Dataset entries
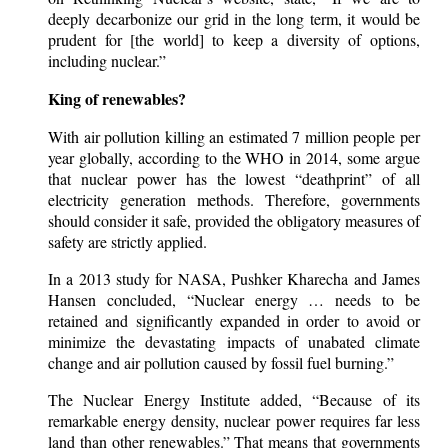
deeply decarbonize our grid in the long term, it would be
prudent for [the world] to keep a diversity of options,
including nuclear.”
King of renewables?
With air pollution killing an estimated 7 million people per
year globally, according to the WHO in 2014, some argue
that nuclear power has the lowest “deathprint” of all
electricity generation methods. Therefore, governments
should consider it safe, provided the obligatory measures of
safety are strictly applied.
In a 2013 study for NASA, Pushker Kharecha and James
Hansen concluded, “Nuclear energy … needs to be
retained and significantly expanded in order to avoid or
minimize the devastating impacts of unabated climate
change and air pollution caused by fossil fuel burning.”
The Nuclear Energy Institute added, “Because of its
remarkable energy density, nuclear power requires far less
land than other renewables.” That means that governments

How to complete this task -> Please rewrite the listing above, replacing every "governments" with "nations" and keeping everything else the same. Leave the pictures out.

Solution to this exercise ->
deeply decarbonize our grid in the long term, it would be
prudent for [the world] to keep a diversity of options,
including nuclear.”
King of renewables?
With air pollution killing an estimated 7 million people per
year globally, according to the WHO in 2014, some argue
that nuclear power has the lowest “deathprint” of all
electricity generation methods. Therefore, nations
should consider it safe, provided the obligatory measures of
safety are strictly applied.
In a 2013 study for NASA, Pushker Kharecha and James
Hansen concluded, “Nuclear energy … needs to be
retained and significantly expanded in order to avoid or
minimize the devastating impacts of unabated climate
change and air pollution caused by fossil fuel burning.”
The Nuclear Energy Institute added, “Because of its
remarkable energy density, nuclear power requires far less
land than other renewables.” That means that nations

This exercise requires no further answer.